いきなり三つ子パパになったのに、エリート外交官は溺愛も抜かりない!

 馬鹿正直に答える必要はなかったのに、なぜ誤魔化さずに本当のことを言ってしまったのだろうか。

 通院していると言ったら、近くに住んでいるのだと知られてしまう。そして何よりも、小春との関係が知られてしまう。

 口には出さないものの、裕斗は小春の存在に気づいているはずだ。

(もし私の子だと知られたら、自分の子かもしれないと疑われるかもしれない)

 麻衣子はさっと血の気が引くのを感じた。

(どうしよう……)

 顔を会わせたこの状態で、誤魔化すことができるのだろうか。

 裕斗は小春に目を遣り、何かを考えるような表情をしている。

(なにを考えているのだろう……)

 聞いてしまいたくなるけれど、何を言っても墓穴を掘りそうな気がして、声がでない。

 ふたりの間に気まずい沈黙が流れている。

 そのとき、足元から小さな声が響いた。

「ママ、おうちにかえろう」

 はっとして視線を下げると、小春が不安そうな表情で麻衣子を見上げている。

「ママ……」

 小春が、何かにすがるように麻衣子の足にぎゅっとしがみつく。

「あ……大丈夫よ。
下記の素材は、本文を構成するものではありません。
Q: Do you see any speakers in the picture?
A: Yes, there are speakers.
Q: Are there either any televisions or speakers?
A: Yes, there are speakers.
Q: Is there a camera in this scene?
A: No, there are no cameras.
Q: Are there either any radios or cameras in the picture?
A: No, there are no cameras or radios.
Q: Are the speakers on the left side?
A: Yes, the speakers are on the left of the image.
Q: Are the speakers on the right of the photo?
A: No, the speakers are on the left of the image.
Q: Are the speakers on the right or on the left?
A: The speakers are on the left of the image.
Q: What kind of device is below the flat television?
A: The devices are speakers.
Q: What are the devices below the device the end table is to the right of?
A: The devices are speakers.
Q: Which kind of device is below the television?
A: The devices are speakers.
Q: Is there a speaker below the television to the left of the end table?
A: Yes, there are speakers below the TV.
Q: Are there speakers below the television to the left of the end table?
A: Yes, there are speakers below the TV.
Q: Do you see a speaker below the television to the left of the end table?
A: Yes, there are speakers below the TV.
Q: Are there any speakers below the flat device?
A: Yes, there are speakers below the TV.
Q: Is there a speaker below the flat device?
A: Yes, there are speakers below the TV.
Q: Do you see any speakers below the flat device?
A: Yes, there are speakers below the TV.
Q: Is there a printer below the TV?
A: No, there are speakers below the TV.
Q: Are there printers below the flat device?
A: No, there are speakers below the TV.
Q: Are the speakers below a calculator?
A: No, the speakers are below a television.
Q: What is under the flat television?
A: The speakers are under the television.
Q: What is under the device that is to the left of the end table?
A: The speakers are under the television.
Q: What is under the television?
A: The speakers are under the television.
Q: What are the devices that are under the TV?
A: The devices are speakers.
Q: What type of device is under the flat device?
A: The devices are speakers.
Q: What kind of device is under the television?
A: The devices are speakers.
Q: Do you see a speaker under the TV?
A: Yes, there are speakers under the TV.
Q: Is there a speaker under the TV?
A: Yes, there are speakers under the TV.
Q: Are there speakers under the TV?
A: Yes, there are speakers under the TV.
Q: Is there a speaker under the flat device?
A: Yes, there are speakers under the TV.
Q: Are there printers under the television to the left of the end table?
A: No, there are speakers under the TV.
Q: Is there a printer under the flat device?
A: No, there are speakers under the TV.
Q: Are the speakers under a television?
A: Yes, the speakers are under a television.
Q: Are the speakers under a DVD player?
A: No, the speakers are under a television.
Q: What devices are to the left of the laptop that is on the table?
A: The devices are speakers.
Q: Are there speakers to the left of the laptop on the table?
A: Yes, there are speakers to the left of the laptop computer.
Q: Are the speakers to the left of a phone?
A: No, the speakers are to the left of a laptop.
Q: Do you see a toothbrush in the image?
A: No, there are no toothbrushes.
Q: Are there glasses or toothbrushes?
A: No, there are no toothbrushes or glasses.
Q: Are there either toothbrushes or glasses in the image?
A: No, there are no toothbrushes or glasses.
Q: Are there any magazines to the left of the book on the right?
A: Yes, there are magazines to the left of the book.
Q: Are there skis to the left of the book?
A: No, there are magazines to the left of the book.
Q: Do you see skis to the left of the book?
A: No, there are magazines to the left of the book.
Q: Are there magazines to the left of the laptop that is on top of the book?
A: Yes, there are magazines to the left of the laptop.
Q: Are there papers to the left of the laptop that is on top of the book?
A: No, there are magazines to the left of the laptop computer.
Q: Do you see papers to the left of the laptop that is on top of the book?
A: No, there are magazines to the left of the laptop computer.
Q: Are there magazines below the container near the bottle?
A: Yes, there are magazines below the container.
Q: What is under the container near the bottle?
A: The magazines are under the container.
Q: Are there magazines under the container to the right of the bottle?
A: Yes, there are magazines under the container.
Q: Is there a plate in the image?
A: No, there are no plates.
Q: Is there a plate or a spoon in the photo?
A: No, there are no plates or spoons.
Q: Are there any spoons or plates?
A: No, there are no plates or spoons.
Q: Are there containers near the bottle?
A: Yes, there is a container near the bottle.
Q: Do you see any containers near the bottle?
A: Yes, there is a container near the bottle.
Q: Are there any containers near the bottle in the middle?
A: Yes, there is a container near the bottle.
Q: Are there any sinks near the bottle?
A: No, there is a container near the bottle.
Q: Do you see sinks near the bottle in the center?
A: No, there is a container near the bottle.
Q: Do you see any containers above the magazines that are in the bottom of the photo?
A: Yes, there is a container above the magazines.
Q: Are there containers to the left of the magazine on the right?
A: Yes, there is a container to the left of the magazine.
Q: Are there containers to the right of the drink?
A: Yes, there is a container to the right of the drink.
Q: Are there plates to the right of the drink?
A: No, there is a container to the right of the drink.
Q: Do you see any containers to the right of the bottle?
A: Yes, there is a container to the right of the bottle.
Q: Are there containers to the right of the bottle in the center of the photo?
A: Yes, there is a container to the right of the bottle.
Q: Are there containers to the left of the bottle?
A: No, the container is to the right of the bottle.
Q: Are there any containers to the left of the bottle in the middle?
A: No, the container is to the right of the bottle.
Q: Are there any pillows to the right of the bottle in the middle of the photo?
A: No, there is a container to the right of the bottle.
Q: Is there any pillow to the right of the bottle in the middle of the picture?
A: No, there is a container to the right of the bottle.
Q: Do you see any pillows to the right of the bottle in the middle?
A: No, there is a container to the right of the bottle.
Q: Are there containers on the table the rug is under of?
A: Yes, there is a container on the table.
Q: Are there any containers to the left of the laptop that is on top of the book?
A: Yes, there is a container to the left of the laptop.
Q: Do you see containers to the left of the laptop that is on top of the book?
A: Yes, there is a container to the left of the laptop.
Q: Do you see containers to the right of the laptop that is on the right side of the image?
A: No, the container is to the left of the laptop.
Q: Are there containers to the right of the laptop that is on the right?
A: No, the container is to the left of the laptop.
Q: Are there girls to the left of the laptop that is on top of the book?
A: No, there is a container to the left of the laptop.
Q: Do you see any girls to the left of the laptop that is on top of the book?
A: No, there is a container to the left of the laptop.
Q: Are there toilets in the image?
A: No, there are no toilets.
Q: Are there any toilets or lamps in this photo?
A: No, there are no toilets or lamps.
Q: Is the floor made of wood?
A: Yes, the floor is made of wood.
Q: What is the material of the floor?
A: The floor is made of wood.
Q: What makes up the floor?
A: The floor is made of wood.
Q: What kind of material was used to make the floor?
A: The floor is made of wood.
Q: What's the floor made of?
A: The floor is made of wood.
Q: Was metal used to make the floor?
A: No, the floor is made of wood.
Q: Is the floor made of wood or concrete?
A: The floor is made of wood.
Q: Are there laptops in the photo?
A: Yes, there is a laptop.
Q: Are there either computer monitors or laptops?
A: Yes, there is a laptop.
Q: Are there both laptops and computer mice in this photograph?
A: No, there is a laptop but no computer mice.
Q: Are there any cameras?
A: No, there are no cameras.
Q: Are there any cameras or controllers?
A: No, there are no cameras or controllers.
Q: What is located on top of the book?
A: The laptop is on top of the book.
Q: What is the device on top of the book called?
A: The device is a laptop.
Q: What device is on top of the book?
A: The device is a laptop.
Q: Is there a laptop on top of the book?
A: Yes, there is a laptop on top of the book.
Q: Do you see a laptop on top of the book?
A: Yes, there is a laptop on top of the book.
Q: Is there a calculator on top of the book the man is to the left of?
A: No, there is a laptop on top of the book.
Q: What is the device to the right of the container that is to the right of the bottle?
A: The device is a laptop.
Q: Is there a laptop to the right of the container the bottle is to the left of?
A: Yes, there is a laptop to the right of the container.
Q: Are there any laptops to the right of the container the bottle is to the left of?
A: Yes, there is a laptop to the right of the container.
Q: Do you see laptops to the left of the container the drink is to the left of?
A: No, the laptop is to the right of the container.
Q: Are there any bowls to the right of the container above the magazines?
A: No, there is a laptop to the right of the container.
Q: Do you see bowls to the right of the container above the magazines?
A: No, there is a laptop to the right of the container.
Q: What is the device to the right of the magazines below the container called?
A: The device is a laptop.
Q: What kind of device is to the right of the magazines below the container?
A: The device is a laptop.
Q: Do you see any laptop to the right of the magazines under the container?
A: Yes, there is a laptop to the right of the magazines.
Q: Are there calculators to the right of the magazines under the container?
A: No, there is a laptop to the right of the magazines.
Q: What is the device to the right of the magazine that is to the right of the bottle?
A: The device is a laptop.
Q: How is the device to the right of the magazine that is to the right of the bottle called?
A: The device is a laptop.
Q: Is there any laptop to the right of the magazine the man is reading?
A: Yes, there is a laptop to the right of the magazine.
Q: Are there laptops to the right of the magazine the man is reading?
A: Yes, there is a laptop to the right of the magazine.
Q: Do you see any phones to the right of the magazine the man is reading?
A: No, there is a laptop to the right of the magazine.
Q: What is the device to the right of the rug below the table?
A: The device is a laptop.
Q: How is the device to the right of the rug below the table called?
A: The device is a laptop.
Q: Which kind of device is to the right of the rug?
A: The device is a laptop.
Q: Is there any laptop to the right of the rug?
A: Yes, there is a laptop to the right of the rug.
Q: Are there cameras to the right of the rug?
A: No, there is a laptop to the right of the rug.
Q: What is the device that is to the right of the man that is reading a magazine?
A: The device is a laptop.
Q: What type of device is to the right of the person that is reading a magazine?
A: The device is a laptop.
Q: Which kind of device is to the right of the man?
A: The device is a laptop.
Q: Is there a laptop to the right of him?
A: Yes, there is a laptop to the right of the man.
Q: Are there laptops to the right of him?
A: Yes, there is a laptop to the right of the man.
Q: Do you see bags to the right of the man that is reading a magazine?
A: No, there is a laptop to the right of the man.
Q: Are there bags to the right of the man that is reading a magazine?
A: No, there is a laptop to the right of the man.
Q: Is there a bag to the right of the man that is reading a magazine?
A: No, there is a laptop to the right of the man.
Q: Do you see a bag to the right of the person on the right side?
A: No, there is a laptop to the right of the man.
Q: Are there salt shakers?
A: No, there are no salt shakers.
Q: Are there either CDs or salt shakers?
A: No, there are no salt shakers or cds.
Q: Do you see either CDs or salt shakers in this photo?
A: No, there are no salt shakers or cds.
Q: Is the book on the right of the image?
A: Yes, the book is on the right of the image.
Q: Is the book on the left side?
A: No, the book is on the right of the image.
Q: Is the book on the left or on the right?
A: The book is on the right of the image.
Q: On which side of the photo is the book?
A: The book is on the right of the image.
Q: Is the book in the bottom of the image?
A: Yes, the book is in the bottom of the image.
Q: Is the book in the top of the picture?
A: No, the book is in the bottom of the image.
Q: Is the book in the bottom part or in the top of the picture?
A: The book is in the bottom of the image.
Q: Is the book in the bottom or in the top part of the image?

もう少しだけ待っててね」

 麻衣子ははっとした気持ちで、小春を抱き上げた。

 幼い子供は、母親の不安を敏感に感じ取る。小春はただでさえ人見知りなところがあるから、今強い不安を感じているのだろう。
(しっかりしなくちゃ、私は母親なんだから)

 気を引き締めて裕斗を見つめる。彼は小春から麻衣子に戸惑いが浮かぶ顔を向けた。